Şimdi Yol Ücretleri’ne yeni bir sistem getiriyoruz, Salınım ücreti (emission charge)…

Bir uçak tam yolcu ile kalkarsa bu cevre vergisini en az ödeyecek. Az yolcu ile kalkarsa katlanarak artıyor… Bu nasıl geldi? Eurocontrol mu icad etti?

Bugün çoğu büyük Avrupa devleti parlamentosunda yeşiller de söz sahibi... Onların diretmesi… Onlar, ayni zamanda trafik yollarının çoğaltılmasını istemiyor.

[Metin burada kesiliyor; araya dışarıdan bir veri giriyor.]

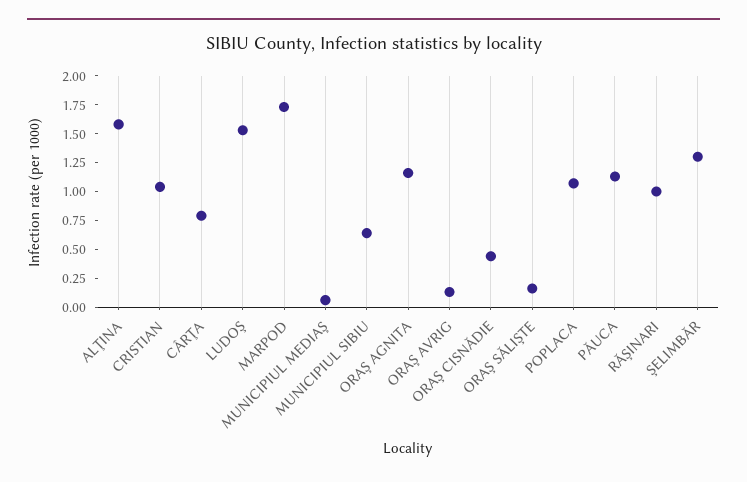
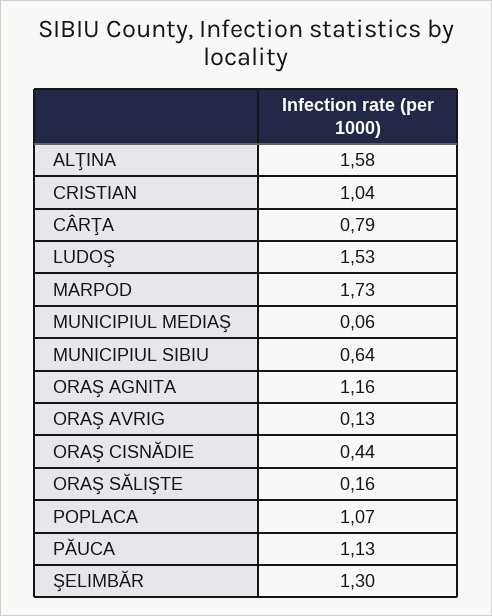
RĂŞINARI: 1 -> none

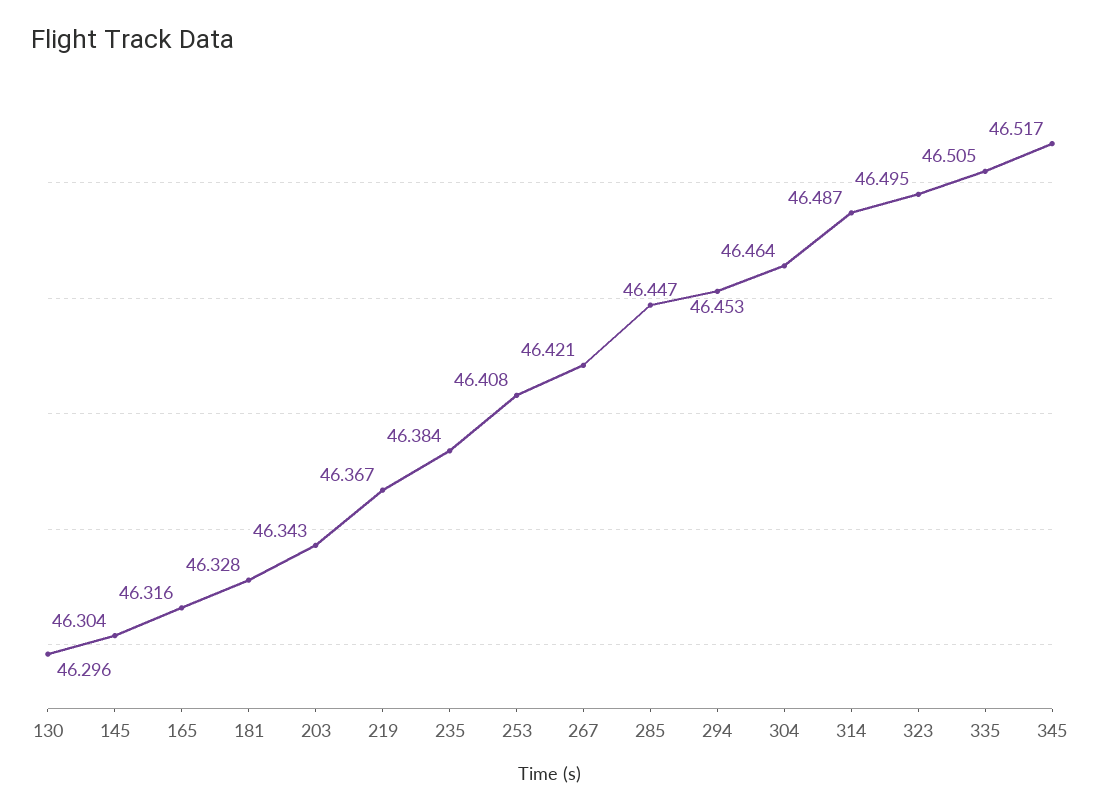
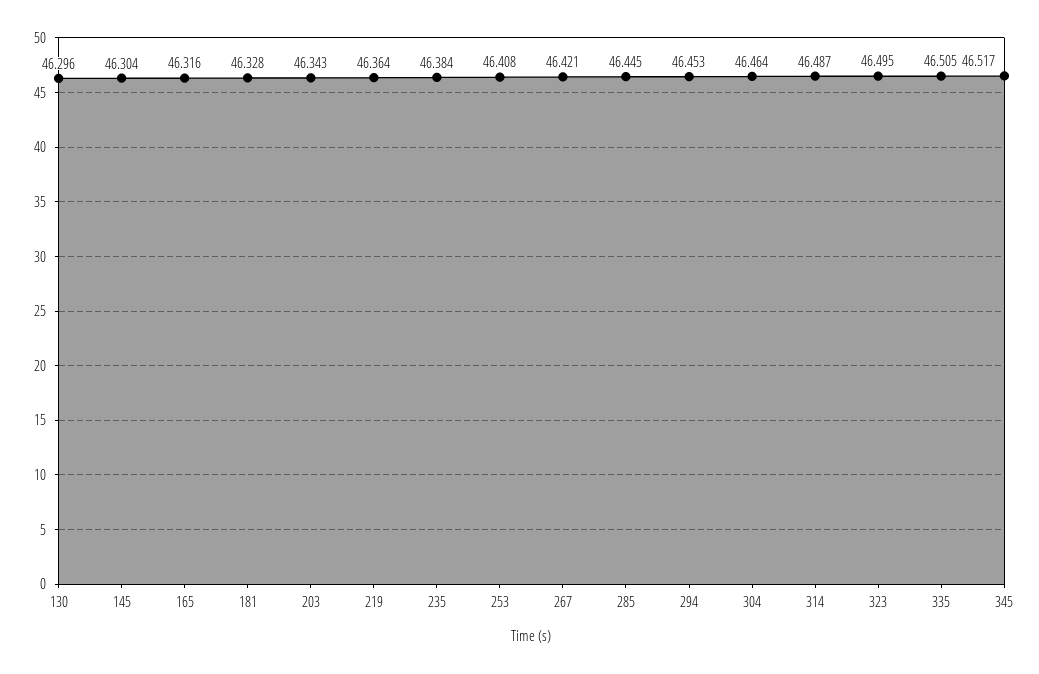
219: 46.367 -> 46.364
285: 46.447 -> 46.445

Askerler de istemiyor!!! Hadi buyrun...

Hangi sivil sektör, askere, Nato’ya, yeşillere, solculara, sendikalara vs rağmen hava yolu şirketleri daha çok kazansın, ama vergi ödeyenlerin yükü artsın (hava alanı ve ATM kurulacak) diye kapasite artısı projesini ciddiye alabilir ki?

 

İşin sıkıntısının bir kısmini Eurocontrol çekiyor zaten...

Devletlerle, sivil teşkilatlarla, özel sektör ve havayolları arasında arabuluculuk görevi yapıyor.

Hava yolları biz fiyatları indirdik, masrafları kıstık, kapasiteyi en iyi kullanıyoruz, sıra sizde diyor... Devletler de topu Eurocontrol’e atıyor...

Hadi sıra sizde, siz de kemer sıkın, masrafları kısın, projeleri azaltın….

Eee nereye varacak iş? Devlet kasaları şişmeye devam…

Eurocontrol’un durumuna bir başka örnek, dün yayınlandı.

Hani gecen aylarda İzlanda’da yanardağ patlamasında (ash-crisis) kül krizi olmuştu ya, Eurocontrol güvenlik enlemlerinde ciddi kararlar alarak, havayollarını engelleyerek, rotaları hızla değiştirip gecikmeleri en az’a indirerek falan çok takdir edilmişti! EU, sivil havacılıklar, hükümetler vs takdir etti…

Sonra ne oldu?

Bütün havayolları saldırıya geçti!

Milyarlarca zarar ettik sizin yüzünüzden sizi süründüreceğiz, kapattıracağız vs vs....

Bu sefer yine İzlanda’da yanardağ faaliyete geçti. Eurocontrol derhal kül krizi ekibi (ash-crisis team) kurup işe koyuldu. Dünkü toplantıdan çıkan sonuç:

-Biz sürekli durumu ve riskli bölgeleri açıklayalım, havayolları kendileri karar versin!

Şimdi uçak düşerse “vay Eurocontrol beceriksiz, mahvettiler vs. vs”...

Halbuki iki ucu sorunlu değnek. Kimseyi memnun etmenin olanağı yok.

Özel sektör ve devletlerin arasında resmen şamar oğlanına döndük...

- / -

İçi beni yakar, dışı seni.

Trend (eğilim) gereği herkesi uçurmaktayız, treni kaçırmayalım diye acele ediyoruz ama alt yapının en önemli katmanı olan insanı yok sayarak başarı yolu arıyoruz.

Görülüyor ki bazen altından kalkılamayacak sorumluluklar üzerimize kalıyor.

Bizden kendi yol ve yöntemimizi bizim yaratmamız isteniyor. Doğrusu da bu.

ATM, Airline, DGCA, hepsi birer kurum.

Bu kurumları başarılı ya da başarısız yapacak olanlar ise yine insanımız.

Uçacak olan da, uçuracak olanda, hizmet verecek olan da insan.

Bu insanlarımızı nasıl yetiştireceğimizi hala planlamadık.

Şu anda sormamız gereken asıl soru şu;

Hızla değişen bu Teknoloji çağını değiştirecek nesiller yetiştirebilecek miyiz?